AIM OF THE TASK: Reproduce the lines of the records starting at the one containing "#### Parameters" and ending at the one containing "to be exported.", including both, and nothing else.

BEGIN SOURCE INFORMATION

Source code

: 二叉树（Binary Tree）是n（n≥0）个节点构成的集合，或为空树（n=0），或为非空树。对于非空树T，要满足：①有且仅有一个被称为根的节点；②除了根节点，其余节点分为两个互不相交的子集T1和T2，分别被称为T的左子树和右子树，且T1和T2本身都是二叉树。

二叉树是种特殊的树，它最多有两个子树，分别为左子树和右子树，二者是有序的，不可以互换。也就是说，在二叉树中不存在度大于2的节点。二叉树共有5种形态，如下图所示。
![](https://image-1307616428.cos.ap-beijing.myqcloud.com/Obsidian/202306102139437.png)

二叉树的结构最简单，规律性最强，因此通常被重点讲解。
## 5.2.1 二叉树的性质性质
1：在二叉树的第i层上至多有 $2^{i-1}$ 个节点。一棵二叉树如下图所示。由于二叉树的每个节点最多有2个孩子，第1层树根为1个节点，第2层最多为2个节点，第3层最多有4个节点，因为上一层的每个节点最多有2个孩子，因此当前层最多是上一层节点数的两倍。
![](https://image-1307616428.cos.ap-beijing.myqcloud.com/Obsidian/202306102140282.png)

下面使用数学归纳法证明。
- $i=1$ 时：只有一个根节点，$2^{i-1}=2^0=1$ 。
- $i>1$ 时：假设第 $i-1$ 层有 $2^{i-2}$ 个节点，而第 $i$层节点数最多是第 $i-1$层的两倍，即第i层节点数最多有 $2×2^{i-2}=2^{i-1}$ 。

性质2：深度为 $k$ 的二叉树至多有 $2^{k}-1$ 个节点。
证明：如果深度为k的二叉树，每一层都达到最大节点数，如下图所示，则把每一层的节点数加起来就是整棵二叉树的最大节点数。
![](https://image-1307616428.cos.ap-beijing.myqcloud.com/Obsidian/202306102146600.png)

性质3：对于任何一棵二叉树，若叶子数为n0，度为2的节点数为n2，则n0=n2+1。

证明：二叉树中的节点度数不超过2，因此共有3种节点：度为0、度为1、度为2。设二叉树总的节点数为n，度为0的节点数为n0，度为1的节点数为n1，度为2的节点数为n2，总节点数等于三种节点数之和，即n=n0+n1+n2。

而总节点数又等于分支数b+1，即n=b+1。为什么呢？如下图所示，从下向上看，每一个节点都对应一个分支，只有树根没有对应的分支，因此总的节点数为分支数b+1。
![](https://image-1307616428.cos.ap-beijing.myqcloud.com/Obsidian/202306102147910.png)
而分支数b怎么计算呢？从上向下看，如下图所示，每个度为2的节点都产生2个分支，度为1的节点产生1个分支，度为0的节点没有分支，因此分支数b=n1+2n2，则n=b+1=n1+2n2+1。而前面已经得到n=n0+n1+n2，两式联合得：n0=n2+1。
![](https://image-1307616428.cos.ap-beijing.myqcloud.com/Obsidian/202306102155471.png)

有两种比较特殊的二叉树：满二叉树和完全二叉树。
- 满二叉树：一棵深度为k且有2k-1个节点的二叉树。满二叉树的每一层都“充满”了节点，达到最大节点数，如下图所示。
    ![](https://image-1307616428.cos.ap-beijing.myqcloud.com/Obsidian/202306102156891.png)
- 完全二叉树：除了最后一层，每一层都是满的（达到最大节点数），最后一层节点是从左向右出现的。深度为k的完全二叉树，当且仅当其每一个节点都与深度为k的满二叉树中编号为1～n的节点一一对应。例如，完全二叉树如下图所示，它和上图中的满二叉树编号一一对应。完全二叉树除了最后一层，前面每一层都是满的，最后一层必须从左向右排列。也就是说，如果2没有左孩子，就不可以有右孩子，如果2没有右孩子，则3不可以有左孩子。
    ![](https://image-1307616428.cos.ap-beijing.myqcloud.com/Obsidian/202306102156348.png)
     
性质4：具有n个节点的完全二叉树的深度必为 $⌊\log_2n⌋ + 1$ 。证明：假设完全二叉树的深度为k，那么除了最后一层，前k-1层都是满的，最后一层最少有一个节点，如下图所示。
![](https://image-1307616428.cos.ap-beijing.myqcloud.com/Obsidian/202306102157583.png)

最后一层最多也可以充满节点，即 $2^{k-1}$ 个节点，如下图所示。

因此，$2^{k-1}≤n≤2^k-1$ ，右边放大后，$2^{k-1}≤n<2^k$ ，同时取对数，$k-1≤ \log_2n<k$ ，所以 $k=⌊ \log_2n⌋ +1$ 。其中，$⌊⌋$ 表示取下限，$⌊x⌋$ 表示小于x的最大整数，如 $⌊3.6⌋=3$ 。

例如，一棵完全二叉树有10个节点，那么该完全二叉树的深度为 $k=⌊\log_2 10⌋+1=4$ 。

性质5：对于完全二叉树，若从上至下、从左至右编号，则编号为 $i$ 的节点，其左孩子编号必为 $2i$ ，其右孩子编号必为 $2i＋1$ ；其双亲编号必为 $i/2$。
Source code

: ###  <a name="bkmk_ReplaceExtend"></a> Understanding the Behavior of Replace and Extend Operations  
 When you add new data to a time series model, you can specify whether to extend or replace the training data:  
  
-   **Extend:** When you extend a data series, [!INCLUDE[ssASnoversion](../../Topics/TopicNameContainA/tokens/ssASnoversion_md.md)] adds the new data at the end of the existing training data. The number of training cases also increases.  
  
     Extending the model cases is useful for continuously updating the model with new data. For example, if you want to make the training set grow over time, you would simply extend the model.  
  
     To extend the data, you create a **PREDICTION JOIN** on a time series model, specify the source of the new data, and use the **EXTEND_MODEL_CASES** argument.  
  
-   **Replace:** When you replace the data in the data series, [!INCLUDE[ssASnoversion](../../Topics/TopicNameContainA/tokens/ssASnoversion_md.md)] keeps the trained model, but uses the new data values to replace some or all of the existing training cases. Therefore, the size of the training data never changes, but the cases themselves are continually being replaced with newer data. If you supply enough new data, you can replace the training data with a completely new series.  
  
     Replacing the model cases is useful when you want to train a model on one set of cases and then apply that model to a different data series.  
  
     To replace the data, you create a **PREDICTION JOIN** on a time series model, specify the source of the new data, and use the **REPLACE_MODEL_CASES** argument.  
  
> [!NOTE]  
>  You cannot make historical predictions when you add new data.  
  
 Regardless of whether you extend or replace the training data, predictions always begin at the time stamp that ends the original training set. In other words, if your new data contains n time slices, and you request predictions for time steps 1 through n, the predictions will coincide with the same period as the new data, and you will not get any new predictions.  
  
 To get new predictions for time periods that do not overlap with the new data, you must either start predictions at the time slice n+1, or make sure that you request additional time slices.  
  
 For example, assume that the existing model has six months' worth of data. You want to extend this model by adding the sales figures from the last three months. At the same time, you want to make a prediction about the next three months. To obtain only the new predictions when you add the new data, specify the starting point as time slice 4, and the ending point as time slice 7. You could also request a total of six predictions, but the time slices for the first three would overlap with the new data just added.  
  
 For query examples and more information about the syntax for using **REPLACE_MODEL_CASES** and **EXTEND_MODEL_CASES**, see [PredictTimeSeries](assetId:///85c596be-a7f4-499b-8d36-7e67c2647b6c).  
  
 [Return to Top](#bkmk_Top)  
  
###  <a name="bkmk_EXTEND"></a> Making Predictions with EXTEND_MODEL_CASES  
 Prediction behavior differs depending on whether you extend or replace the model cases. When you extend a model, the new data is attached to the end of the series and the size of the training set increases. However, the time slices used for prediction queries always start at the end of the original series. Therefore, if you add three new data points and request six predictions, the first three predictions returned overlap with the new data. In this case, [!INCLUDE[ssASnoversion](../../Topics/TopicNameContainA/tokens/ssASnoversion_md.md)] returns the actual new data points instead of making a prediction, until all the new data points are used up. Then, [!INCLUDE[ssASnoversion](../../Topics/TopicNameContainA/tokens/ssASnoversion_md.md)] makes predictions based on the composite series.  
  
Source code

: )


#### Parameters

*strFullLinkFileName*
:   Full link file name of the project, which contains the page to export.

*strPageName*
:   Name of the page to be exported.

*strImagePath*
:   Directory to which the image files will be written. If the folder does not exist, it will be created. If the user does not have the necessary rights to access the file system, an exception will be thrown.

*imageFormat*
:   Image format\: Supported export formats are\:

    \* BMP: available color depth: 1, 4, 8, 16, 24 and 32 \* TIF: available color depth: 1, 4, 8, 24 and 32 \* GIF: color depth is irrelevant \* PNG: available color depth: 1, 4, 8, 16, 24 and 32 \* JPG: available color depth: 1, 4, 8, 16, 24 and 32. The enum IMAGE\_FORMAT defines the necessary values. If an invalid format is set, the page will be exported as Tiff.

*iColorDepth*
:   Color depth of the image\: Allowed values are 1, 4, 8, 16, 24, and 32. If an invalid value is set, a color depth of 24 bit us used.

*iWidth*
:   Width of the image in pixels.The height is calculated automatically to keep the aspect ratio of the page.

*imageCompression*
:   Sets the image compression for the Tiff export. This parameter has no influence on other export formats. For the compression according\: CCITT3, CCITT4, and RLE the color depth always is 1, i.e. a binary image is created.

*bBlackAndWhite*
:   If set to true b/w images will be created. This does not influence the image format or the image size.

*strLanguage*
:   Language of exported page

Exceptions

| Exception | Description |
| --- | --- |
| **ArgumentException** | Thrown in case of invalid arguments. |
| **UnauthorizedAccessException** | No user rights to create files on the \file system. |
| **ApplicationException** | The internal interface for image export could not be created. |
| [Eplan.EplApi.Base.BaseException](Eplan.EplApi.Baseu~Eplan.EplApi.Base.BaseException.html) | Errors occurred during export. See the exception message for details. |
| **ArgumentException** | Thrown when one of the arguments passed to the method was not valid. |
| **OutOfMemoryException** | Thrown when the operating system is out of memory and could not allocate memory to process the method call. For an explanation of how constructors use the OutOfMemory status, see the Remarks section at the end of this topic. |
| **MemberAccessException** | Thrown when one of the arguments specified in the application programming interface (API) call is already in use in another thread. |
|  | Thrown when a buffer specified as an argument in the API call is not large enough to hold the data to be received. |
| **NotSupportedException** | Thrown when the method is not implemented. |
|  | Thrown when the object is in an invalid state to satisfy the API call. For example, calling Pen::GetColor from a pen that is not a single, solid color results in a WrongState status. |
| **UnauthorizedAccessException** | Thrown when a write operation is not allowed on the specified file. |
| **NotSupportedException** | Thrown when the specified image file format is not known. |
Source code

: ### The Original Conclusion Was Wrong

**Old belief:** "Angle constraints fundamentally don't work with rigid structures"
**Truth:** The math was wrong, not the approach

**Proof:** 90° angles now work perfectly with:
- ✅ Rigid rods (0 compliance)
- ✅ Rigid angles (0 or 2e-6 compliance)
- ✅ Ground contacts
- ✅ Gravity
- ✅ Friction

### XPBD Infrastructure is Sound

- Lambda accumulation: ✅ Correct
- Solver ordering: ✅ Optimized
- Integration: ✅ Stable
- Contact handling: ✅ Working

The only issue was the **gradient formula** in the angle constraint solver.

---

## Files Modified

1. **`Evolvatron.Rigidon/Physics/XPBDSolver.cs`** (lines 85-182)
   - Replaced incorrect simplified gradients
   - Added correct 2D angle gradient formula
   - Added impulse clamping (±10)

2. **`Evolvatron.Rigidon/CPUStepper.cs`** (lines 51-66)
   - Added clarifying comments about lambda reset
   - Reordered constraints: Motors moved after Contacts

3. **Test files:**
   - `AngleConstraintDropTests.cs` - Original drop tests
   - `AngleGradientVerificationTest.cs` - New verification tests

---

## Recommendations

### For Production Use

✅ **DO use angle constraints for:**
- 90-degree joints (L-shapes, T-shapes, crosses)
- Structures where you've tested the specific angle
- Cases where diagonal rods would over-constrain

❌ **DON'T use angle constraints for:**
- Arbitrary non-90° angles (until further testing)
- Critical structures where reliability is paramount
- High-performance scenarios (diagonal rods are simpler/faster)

END SOURCE INFORMATION

REPLY:
#### Parameters

*strFullLinkFileName*
:   Full link file name of the project, which contains the page to export.

*strPageName*
:   Name of the page to be exported.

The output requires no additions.